At the kickoff announcement, participants received their first glimpse of the game field and details. Team members also received a kit which included parts for their robot and limited instructions, including a manual.

“The idea is to put the students into an environment with mentors and to get it as close to real engineering as possible - not enough time, resources or information,” said Geckler.

This year’s theme is “Stronghold” and the goal is for students to build robots which can overcome the opponent’s defenses and capture a tower. Competition day will show two teams of three robots each on a field roughly the size of a basketball court.

“I was extremely excited (at kickoff), actually. Last year’s game was a little bit on the boring side,” said Aaron Brown, CSA New Tech junior and programming team leader for GalacTech. “FIRST Robotics came back really strong this year with the original games. It’s a lot of fun.

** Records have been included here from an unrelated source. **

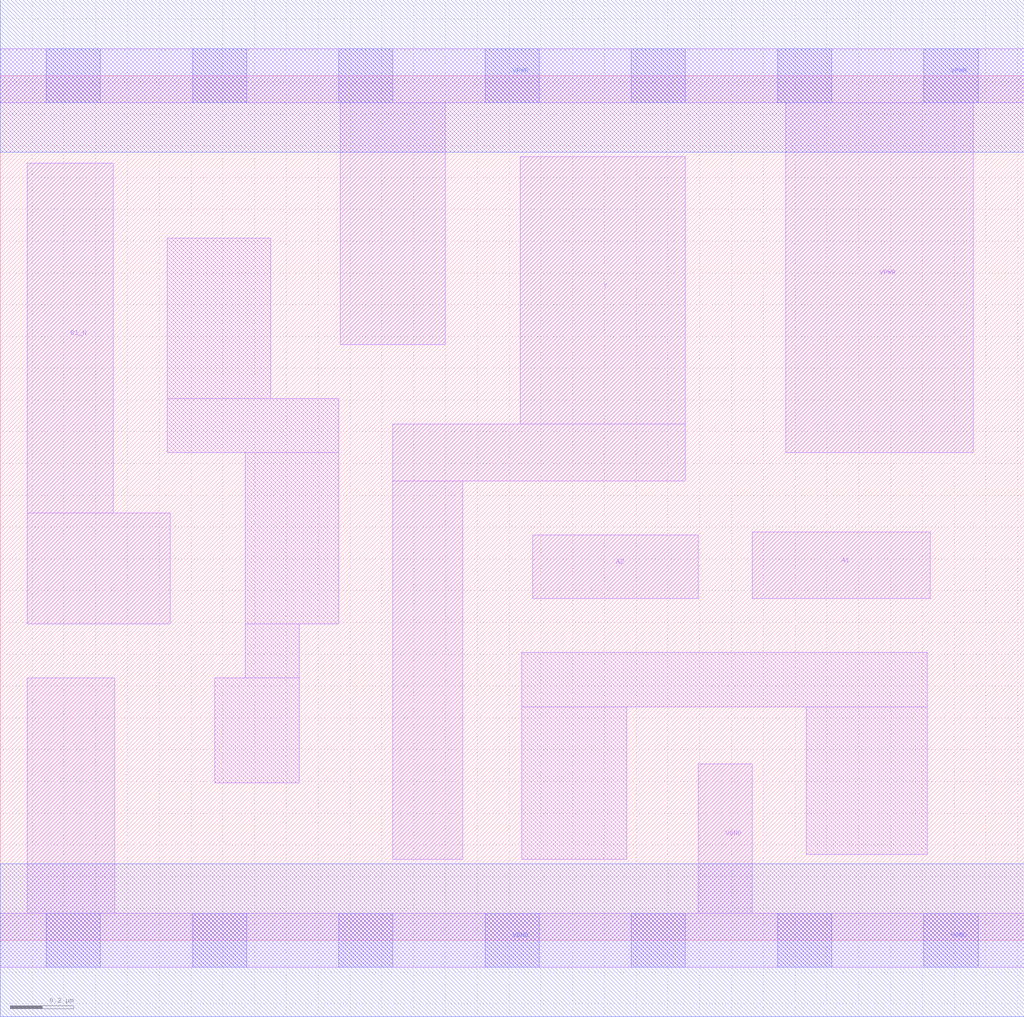
<source format=lef>
# Copyright 2020 The SkyWater PDK Authors
#
# Licensed under the Apache License, Version 2.0 (the "License");
# you may not use this file except in compliance with the License.
# You may obtain a copy of the License at
#
#     https://www.apache.org/licenses/LICENSE-2.0
#
# Unless required by applicable law or agreed to in writing, software
# distributed under the License is distributed on an "AS IS" BASIS,
# WITHOUT WARRANTIES OR CONDITIONS OF ANY KIND, either express or implied.
# See the License for the specific language governing permissions and
# limitations under the License.
#
# SPDX-License-Identifier: Apache-2.0

VERSION 5.7 ;
  NAMESCASESENSITIVE ON ;
  NOWIREEXTENSIONATPIN ON ;
  DIVIDERCHAR "/" ;
  BUSBITCHARS "[]" ;
UNITS
  DATABASE MICRONS 200 ;
END UNITS
PROPERTYDEFINITIONS
  MACRO maskLayoutSubType STRING ;
  MACRO prCellType STRING ;
  MACRO originalViewName STRING ;
END PROPERTYDEFINITIONS
MACRO sky130_fd_sc_hdll__o21bai_1
  CLASS CORE ;
  FOREIGN sky130_fd_sc_hdll__o21bai_1 ;
  ORIGIN  0.000000  0.000000 ;
  SIZE  3.220000 BY  2.720000 ;
  SYMMETRY X Y R90 ;
  SITE unithd ;
  PIN A1
    ANTENNAGATEAREA  0.277500 ;
    DIRECTION INPUT ;
    USE SIGNAL ;
    PORT
      LAYER li1 ;
        RECT 2.365000 1.075000 2.925000 1.285000 ;
    END
  END A1
  PIN A2
    ANTENNAGATEAREA  0.277500 ;
    DIRECTION INPUT ;
    USE SIGNAL ;
    PORT
      LAYER li1 ;
        RECT 1.675000 1.075000 2.195000 1.275000 ;
    END
  END A2
  PIN B1_N
    ANTENNAGATEAREA  0.138600 ;
    DIRECTION INPUT ;
    USE SIGNAL ;
    PORT
      LAYER li1 ;
        RECT 0.085000 0.995000 0.535000 1.345000 ;
        RECT 0.085000 1.345000 0.355000 2.445000 ;
    END
  END B1_N
  PIN Y
    ANTENNADIFFAREA  0.521500 ;
    DIRECTION OUTPUT ;
    USE SIGNAL ;
    PORT
      LAYER li1 ;
        RECT 1.235000 0.255000 1.455000 1.445000 ;
        RECT 1.235000 1.445000 2.155000 1.625000 ;
        RECT 1.635000 1.625000 2.155000 2.465000 ;
    END
  END Y
  PIN VGND
    DIRECTION INOUT ;
    USE GROUND ;
    PORT
      LAYER li1 ;
        RECT 0.000000 -0.085000 3.220000 0.085000 ;
        RECT 0.085000  0.085000 0.360000 0.825000 ;
        RECT 2.195000  0.085000 2.365000 0.555000 ;
      LAYER mcon ;
        RECT 0.145000 -0.085000 0.315000 0.085000 ;
        RECT 0.605000 -0.085000 0.775000 0.085000 ;
        RECT 1.065000 -0.085000 1.235000 0.085000 ;
        RECT 1.525000 -0.085000 1.695000 0.085000 ;
        RECT 1.985000 -0.085000 2.155000 0.085000 ;
        RECT 2.445000 -0.085000 2.615000 0.085000 ;
        RECT 2.905000 -0.085000 3.075000 0.085000 ;
      LAYER met1 ;
        RECT 0.000000 -0.240000 3.220000 0.240000 ;
    END
  END VGND
  PIN VPWR
    DIRECTION INOUT ;
    USE POWER ;
    PORT
      LAYER li1 ;
        RECT 0.000000 2.635000 3.220000 2.805000 ;
        RECT 1.070000 1.875000 1.400000 2.635000 ;
        RECT 2.470000 1.535000 3.060000 2.635000 ;
      LAYER mcon ;
        RECT 0.145000 2.635000 0.315000 2.805000 ;
        RECT 0.605000 2.635000 0.775000 2.805000 ;
        RECT 1.065000 2.635000 1.235000 2.805000 ;
        RECT 1.525000 2.635000 1.695000 2.805000 ;
        RECT 1.985000 2.635000 2.155000 2.805000 ;
        RECT 2.445000 2.635000 2.615000 2.805000 ;
        RECT 2.905000 2.635000 3.075000 2.805000 ;
      LAYER met1 ;
        RECT 0.000000 2.480000 3.220000 2.960000 ;
    END
  END VPWR
  OBS
    LAYER li1 ;
      RECT 0.525000 1.535000 1.065000 1.705000 ;
      RECT 0.525000 1.705000 0.850000 2.210000 ;
      RECT 0.675000 0.495000 0.940000 0.825000 ;
      RECT 0.770000 0.825000 0.940000 0.995000 ;
      RECT 0.770000 0.995000 1.065000 1.535000 ;
      RECT 1.640000 0.255000 1.970000 0.735000 ;
      RECT 1.640000 0.735000 2.915000 0.905000 ;
      RECT 2.535000 0.270000 2.915000 0.735000 ;
  END
  PROPERTY maskLayoutSubType "abstract" ;
  PROPERTY prCellType "standard" ;
  PROPERTY originalViewName "layout" ;
END sky130_fd_sc_hdll__o21bai_1

</source>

We get into it and research how we want to play and come up with a design.”

Working with mentors, students have six weeks to create and test their robots. According to Geckler, the first steps include reading and rereading the manual and creating a list of requirements for the robot. Then the team begins creating a prototype.

Not all 40 students work on the robot - some focus on social media or marketing aspects. With no participation fee and a “bare-bones” minimum budget of $15,000 needed each year to operate, fundraising is just another way the program prepares students for the real world, organizers said.

“FIRST is not fair in an absolute sense. All teams do not have the same budget or distribution of talent, but, in FIRST, the volunteers help the rookies,” said Woodie Flowers, co-chair on the FIRST Executive Advisory Board, during the kickoff broadcast.

In addition to building business and engineering skills, FIRST’s mission is to also boost self-confidence and to improve student’s communication and leadership skills.

“(FIRST) made me make up my mind on what I want to do. I want to go into computer science and minor in electrical engineering. It taught me everything I know so far about programming and let me know what I wanted to do,” said Brown.

Brown is one of many students planning to go into science-related fields after being involved in FIRST.

Elizabeth Hales, a Columbus North High School junior, wants to get her doctorate and medical degree in biomedical engineering. Her goal is to eventually create a working artificial kidney.